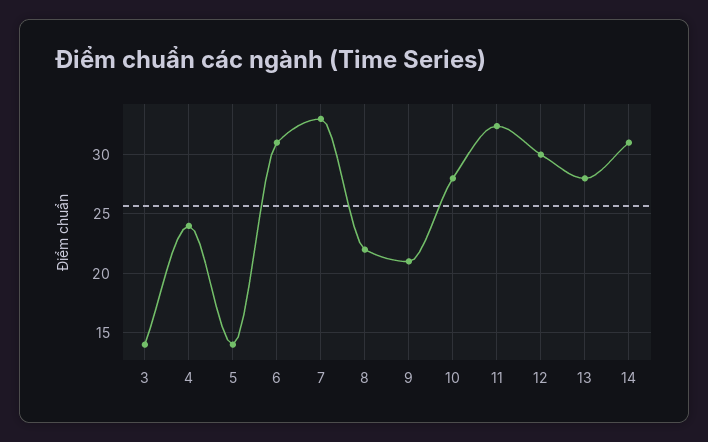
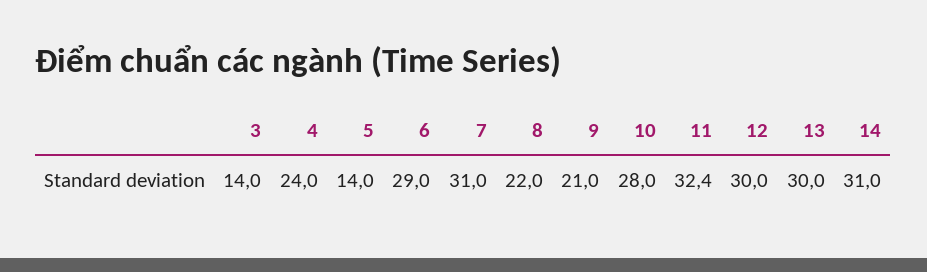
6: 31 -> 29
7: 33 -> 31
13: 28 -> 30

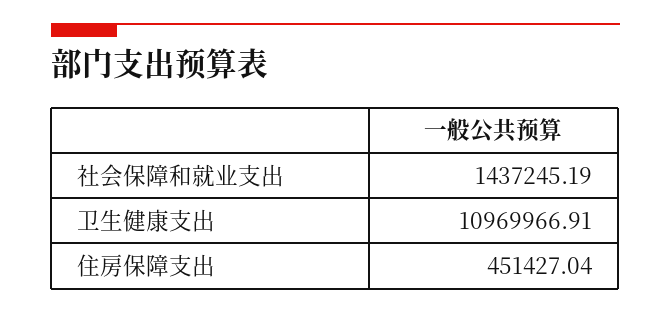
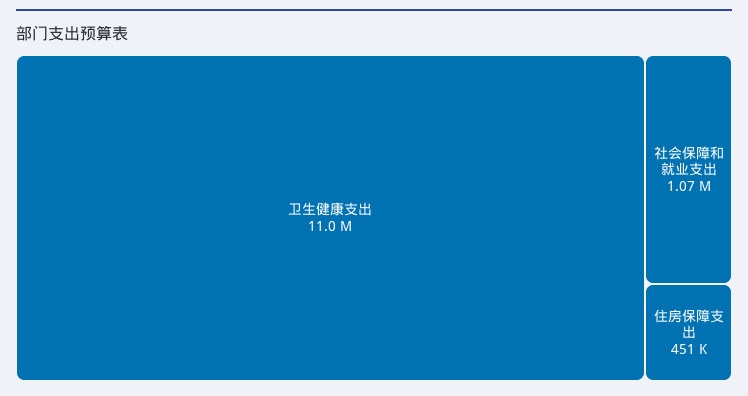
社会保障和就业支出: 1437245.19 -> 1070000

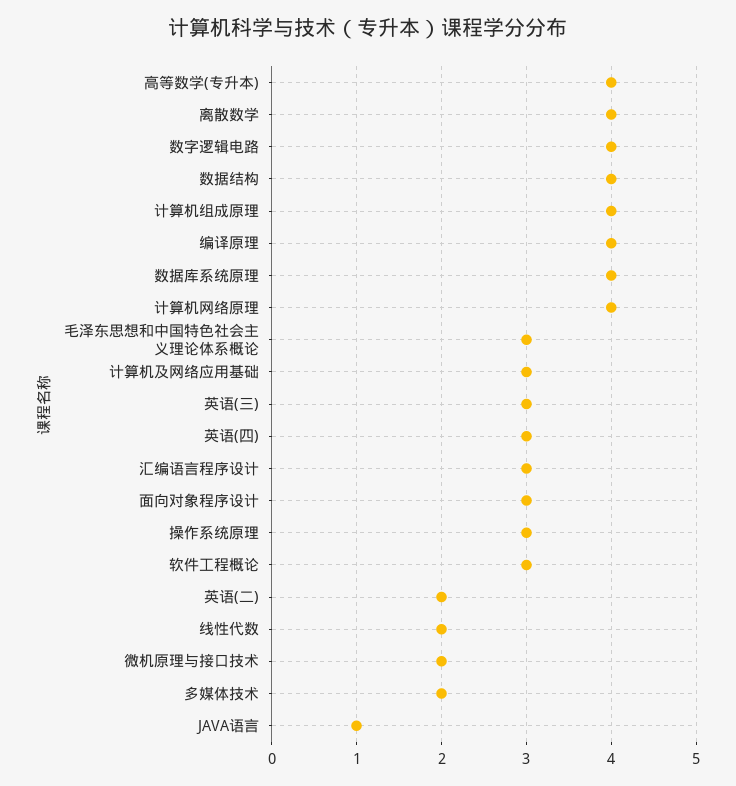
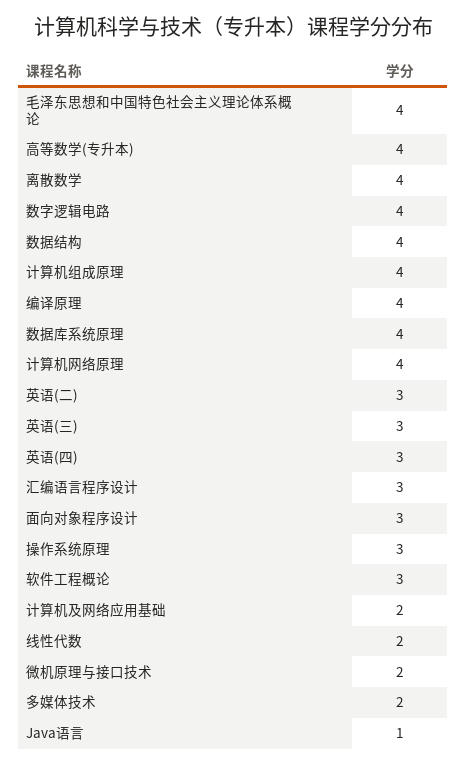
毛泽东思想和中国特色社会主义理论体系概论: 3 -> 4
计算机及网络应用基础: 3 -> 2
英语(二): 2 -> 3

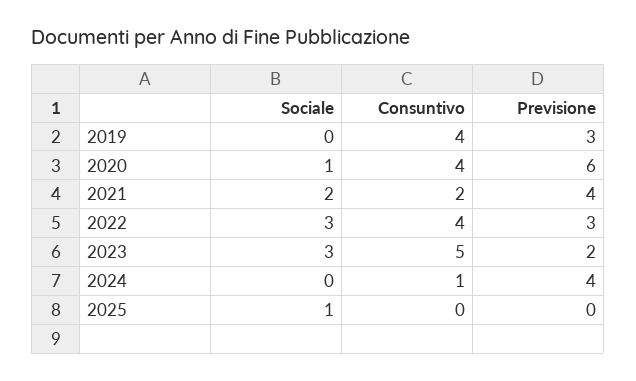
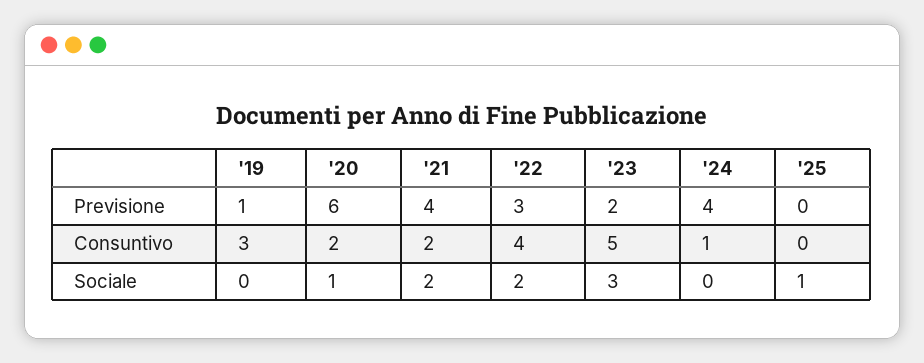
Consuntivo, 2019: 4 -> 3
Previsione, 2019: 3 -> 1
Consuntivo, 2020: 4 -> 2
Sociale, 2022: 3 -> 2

Exercise details: Nothing but the lines from the one containing "计算机及网络应用基础: 3 -> 2" through the end of the listing should be printed, each exactly as it appears and without pictures.

Exercise response:
计算机及网络应用基础: 3 -> 2
英语(二): 2 -> 3

Consuntivo, 2019: 4 -> 3
Previsione, 2019: 3 -> 1
Consuntivo, 2020: 4 -> 2
Sociale, 2022: 3 -> 2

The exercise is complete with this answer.